“What did you get on the SAT?”
“I did well.”
“Yeah, but what did you get?”
If I don't tell you my score when you ask, it means that I don't want to. And just because I don't want to tell doesn't necessarily mean that I did badly or that I’m ashamed of what I earned.
After checking my score from the August SAT, I was ecstatic. When I arrived at school, I met one of my friends in the parking lot, and he asked me what I got. Not seeing any reason not to tell, I told him my score and he replied with an enthusiastic “Me too!” We high-fived and went to our respective classes.
But as the day went on and as I ran into classmates and friends who had not done as well as they wanted to, I decided to keep my mouth shut about my score. I knew how disheartening it was to feel incompetent after hearing how certain other people scored on a test. I knew how badly it hurt to feel stupid, despite knowing that I’m not (not in the educational sense anyway).
I thought little of the issue until recently, when PSAT scores came out. Just the other day, my mom asked me, “How did ____ do on her PSAT?” I asked her why she wanted to know, and she replied nonchalantly, “Oh because she got ___ on her SAT. Isn't she good at standardized test taking?”
I wasn’t even surprised that my mom knew the scores of my friends.
It has become a competition for some parents to share their kids’ scores and boast when they score high. But we aren't cattle waiting to be branded by our test scores. Being compared to other students is harmful not only to the person feeling inferior because of a lower score, but also to the person who is being held to an exceptionally high standard. Unfortunately, to many parents, our intelligence is apparently measured by little more than our standardized test scores.
Don't get me wrong, I love my parents. They aren't mean or evil; they just don't see the wrong in classifying students by their test scores, since, according to them, all the parents do it. I’d guess that at least half the school population has had a similar experience either with parents, friends or classmates.
Our standardized test scores are representative of how we scored on one test, how tired or jittery we might have been that one day or how badly we may have had to use the bathroom during a particular portion of the test (writing and language was my downfall).
At the end of the day, our standardized test scores represent four hours of our lives that we spent filling in bubbles. Getting a 1600 on the SAT isn’t akin to winning an Olympic gold medal; true, earning a high score is a feat that should be celebrated, but it shouldn’t be exaggerated to the extent that it is in our school’s culture.
Our test scores don't define us. They don't determine whether we can be considered smart or not. They don't determine how far we’ll go in life. They don't determine our happiness. Above all, our test scores don't determine our worth as people.
The expectation that we have to get a perfect SAT or ACT score, gain acceptance to an Ivy League college and make millions in order to be successful or happy is unreasonable.
Our SAT or ACT scores, our grades, what colleges we get into, are infinitesimal portions of who we are.

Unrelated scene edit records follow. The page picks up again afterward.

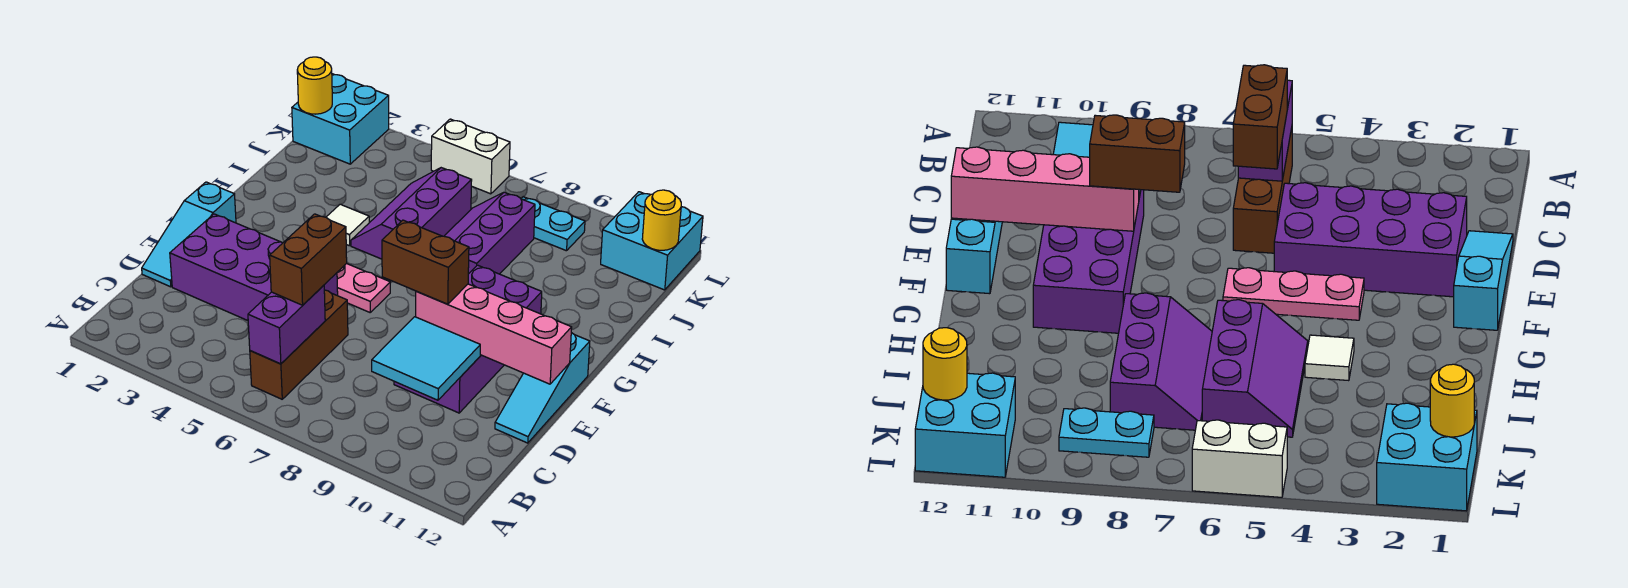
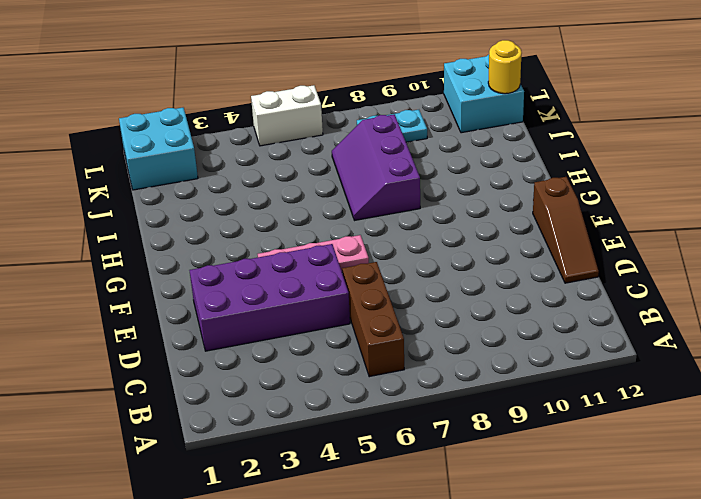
brown slope D12:F12 level 1 top F -> cyan slope D12:F12 level 1 top F
none -> cyan slope D1:F1 level 1 top F
none -> purple brick D9:G10 level 1
none -> white tile H4 level 1

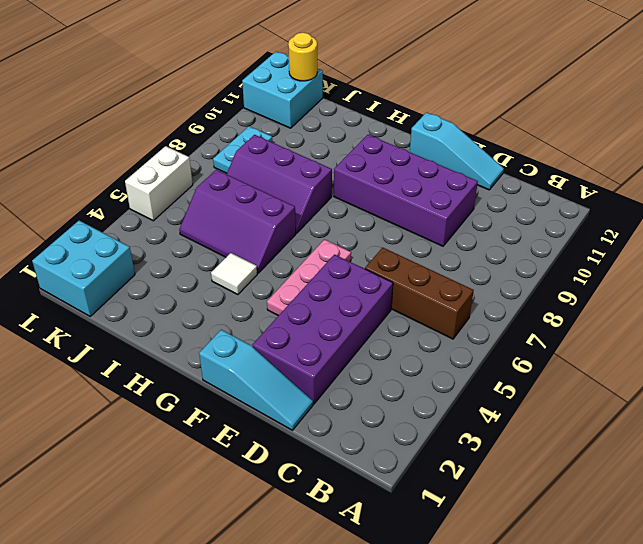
none -> purple brick B6:C6 level 2
none -> cyan tile C9:D10 level 2
none -> pink brick E9:E12 level 2

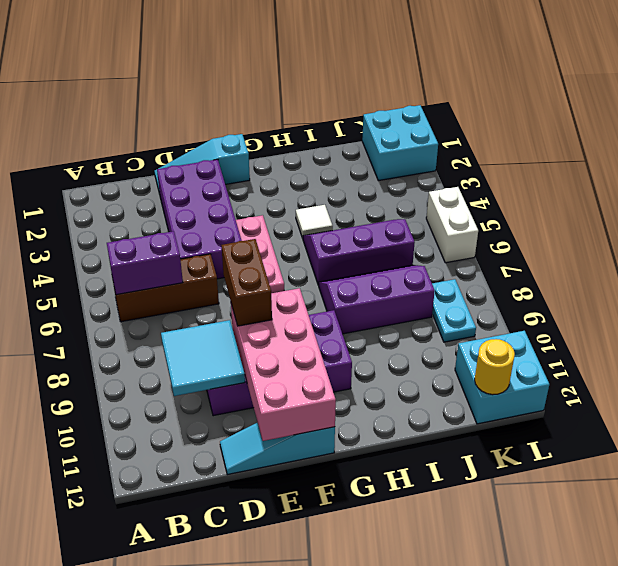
pink brick E9:F12 level 2 -> pink brick E9:E12 level 2
none -> yellow round brick K1 level 2
none -> brown brick C6:D6 level 3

So why, when I run into other parents, do they immediately converse about how I’m doing in school or what SAT Subject tests I've taken so far? What is it about the social stigma here that causes students to feel disappointment when they see a score in the 1400s on their CollegeBoard homepage?
It's not a bad thing if you don't have the same test scores that the person next to you does; one score isn't everything. Do the best that you can do, and be proud of it.